Hello,
I have a network like this:
def SimpleModel(nn.Module):
def __init__(self):
super(BINACDNet3, self).__init__();
self.block1=nn.Sequential(
nn.Conv2d(in_channels=1, out_channels=8, kernel_size=(1,9), stride=(1,2)),
nn.BatchNorm2d(16),
nn.ReLU()
nn.Conv2d(in_channels=16, out_channels=64, kernel_size=(1,5), stride=(1,2)),
nn.BatchNorm2d(16),
nn.ReLU(),
nn.MaxPool2d(kernel_size = (1,50))
);
self.block2 = nn.Sequential(
nn.Conv2d(in_channels=1, out_channels=32, kernel_size=(3,3), stride=1, padding=1),
nn.BatchNorm2d(32),
nn.ReLU(),
nn.Conv2d(in_channels=32, out_channels=64, kernel_size=(3,3), stride=1, padding=1),
nn.BatchNorm2d(64),
nn.ReLU(),
nn.AvgPool2d(kernel_size = (1,4)),
nn.Flatten(),
nn.Linear(64, 10, bias=True)
);
self.output = nn.Sequential(
nn.Softmax(dim=1)
)
def forward(self, x):
x = self.block1(x);
x = x.permute((0, 2, 1, 3));
x = self.block2(x);
y = self.output(x);
return y;
This works fine as a full precision network.

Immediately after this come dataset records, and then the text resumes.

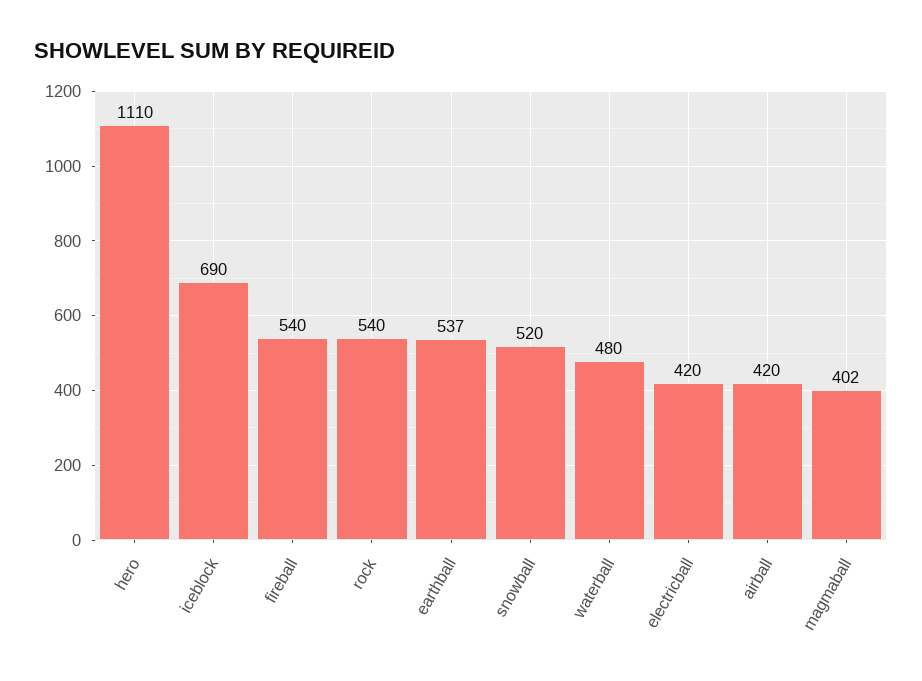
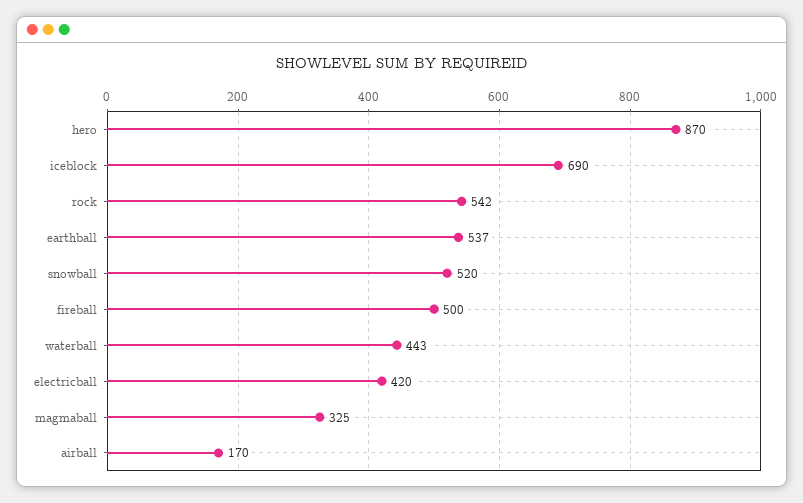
  {
-   "hero": 1110,
+   "hero": 870,
    "iceblock": 690,
-   "fireball": 540,
+   "fireball": 500,
-   "rock": 540,
+   "rock": 542,
    "earthball": 537,
    "snowball": 520,
-   "waterball": 480,
+   "waterball": 443,
    "electricball": 420,
-   "airball": 420,
+   "airball": 170,
-   "magmaball": 402
+   "magmaball": 325
  }

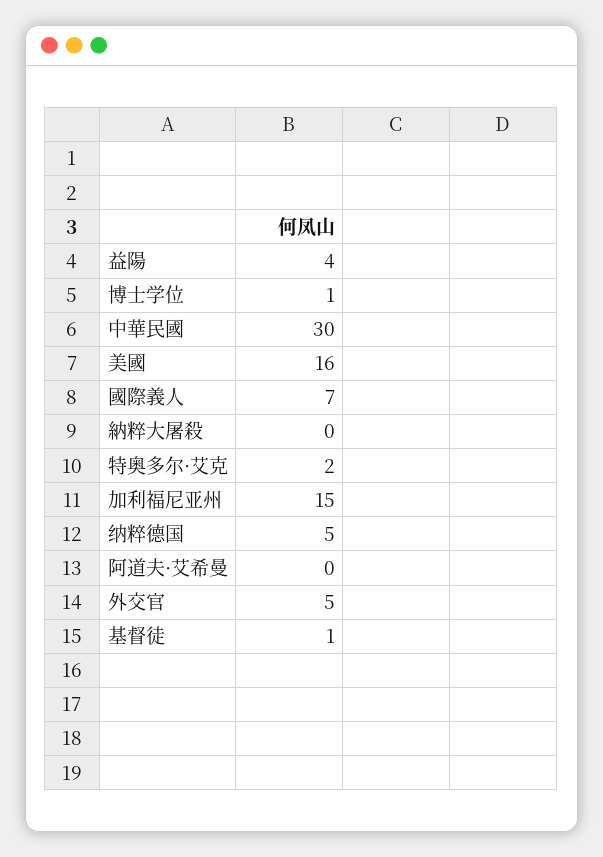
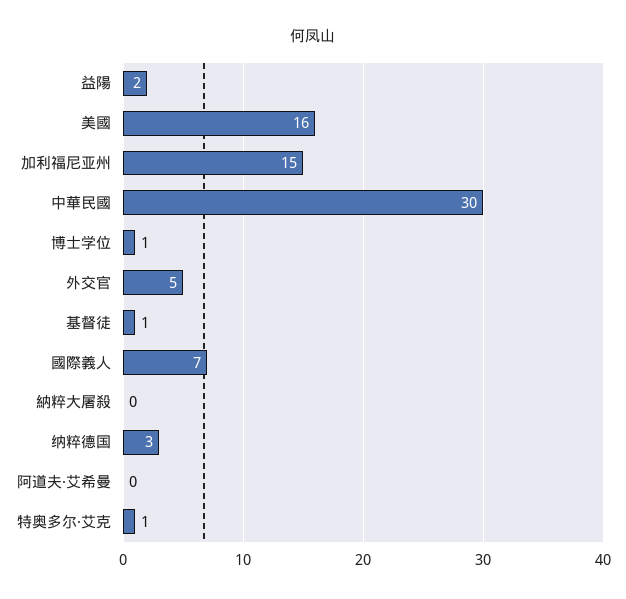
  {
-   "益陽": 4,
+   "益陽": 2,
    "博士学位": 1,
    "中華民國": 30,
    "美國": 16,
    "國際義人": 7,
    "納粹大屠殺": 0,
-   "特奥多尔·艾克": 2,
+   "特奥多尔·艾克": 1,
    "加利福尼亚州": 15,
-   "纳粹德国": 5,
+   "纳粹德国": 3,
    "阿道夫·艾希曼": 0,
    "外交官": 5,
    "基督徒": 1
  }

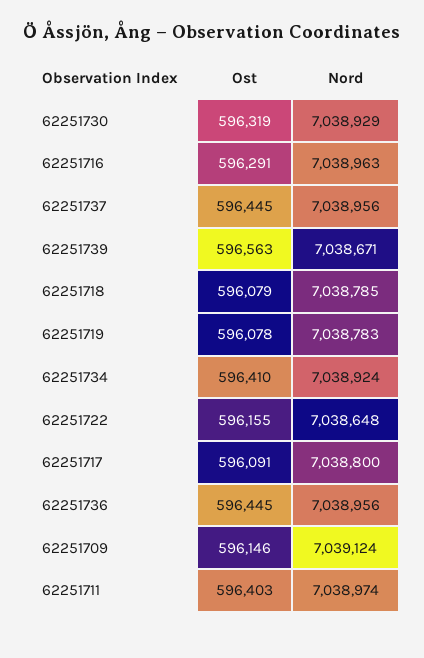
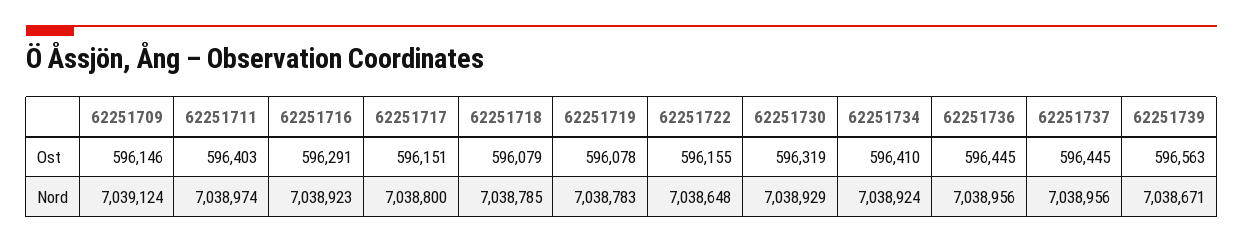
  {
    "Ost": {
      "62251730": 596319,
      "62251716": 596291,
      "62251737": 596445,
      "62251739": 596563,
      "62251718": 596079,
      "62251719": 596078,
      "62251734": 596410,
      "62251722": 596155,
-     "62251717": 596091,
+     "62251717": 596151,
      "62251736": 596445,
      "62251709": 596146,
      "62251711": 596403
    },
    "Nord": {
      "62251730": 7038929,
-     "62251716": 7038963,
+     "62251716": 7038923,
      "62251737": 7038956,
      "62251739": 7038671,
      "62251718": 7038785,
      "62251719": 7038783,
      "62251734": 7038924,
      "62251722": 7038648,
      "62251717": 7038800,
      "62251736": 7038956,
      "62251709": 7039124,
      "62251711": 7038974
    }
  }

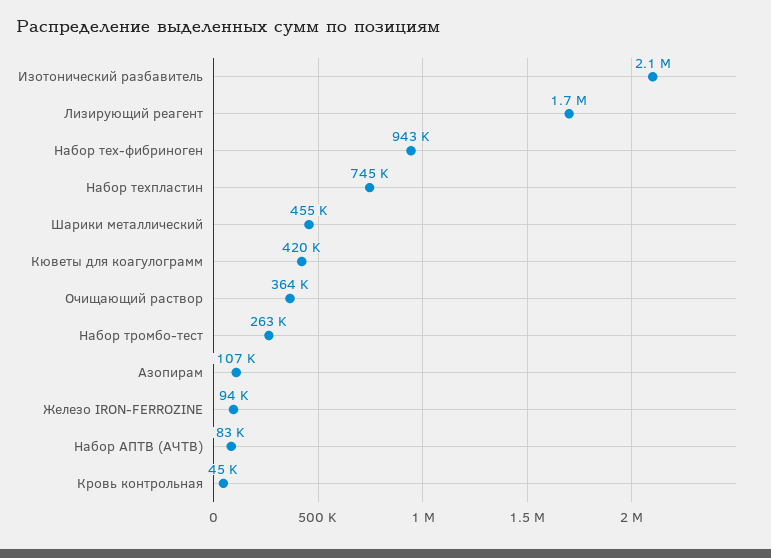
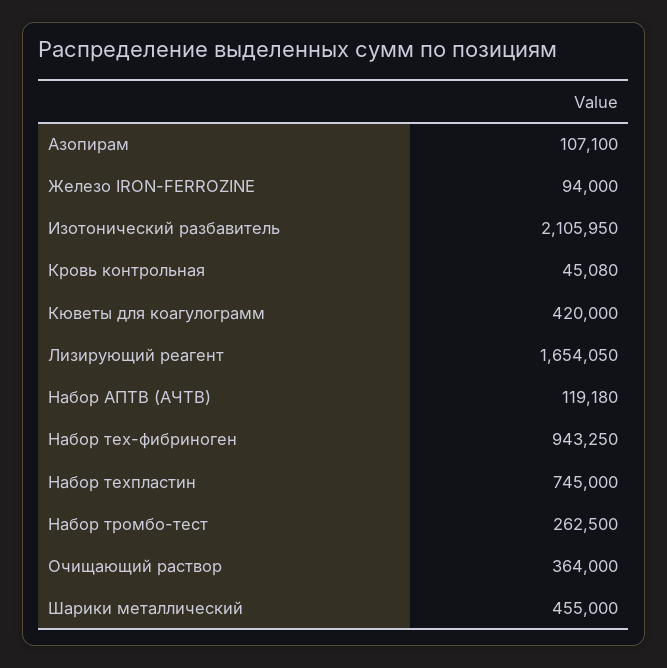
  {
    "Изотонический разбавитель": 2105950,
    "Лизирующий реагент": 1654050,
    "Набор тех-фибриноген": 943250,
    "Набор техпластин": 745000,
    "Шарики металлический": 455000,
    "Кюветы для коагулограмм": 420000,
    "Очищающий раствор": 364000,
    "Набор тромбо-тест": 262500,
    "Азопирам": 107100,
    "Железо IRON-FERROZINE": 94000,
-   "Набор АПТВ (АЧТВ)": 83000,
+   "Набор АПТВ (АЧТВ)": 119180,
    "Кровь контрольная": 45080
  }

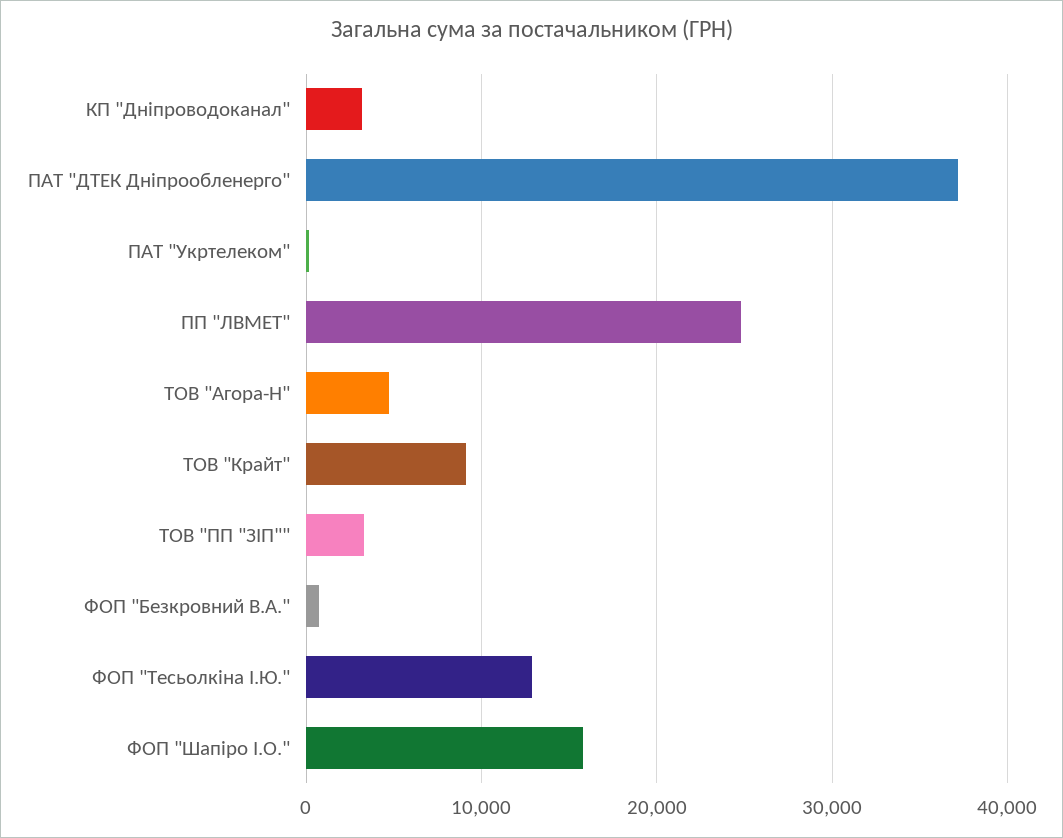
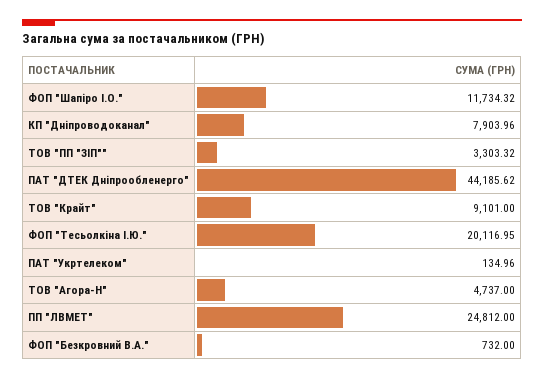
  {
-   "КП \"Дніпроводоканал\"": 3000,
+   "КП \"Дніпроводоканал\"": 7903.96,
-   "ПАТ \"ДТЕК Дніпрообленерго\"": 37000,
+   "ПАТ \"ДТЕК Дніпрообленерго\"": 44185.62,
    "ПАТ \"Укртелеком\"": 134.96,
    "ПП \"ЛВМЕТ\"": 24812,
    "ТОВ \"Агора-Н\"": 4737,
    "ТОВ \"Крайт\"": 9101,
    "ТОВ \"ПП \"ЗІП\"\"": 3303.32,
    "ФОП \"Безкровний В.А.\"": 732,
-   "ФОП \"Тесьолкіна І.Ю.\"": 13000,
+   "ФОП \"Тесьолкіна І.Ю.\"": 20116.95,
-   "ФОП \"Шапіро І.О.\"": 16000
+   "ФОП \"Шапіро І.О.\"": 11734.32
  }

However, when I convert this network to XNOR network, the gradient somehow vanishes and does not perform at all.
If I remove the x = x.permute((0, 2, 1, 3));
and change the kernel_size
of the conv layers of self.block2
it works and produces some sort of accuracy. From here, I find that the problem is the permute
after self.block1
.
I am wondering if anyone knows what is going on here. Any idea would be great. @ptrblck could you please help me in this regard.
I am looking forward to see any help.
Kind regards,
Mohaimen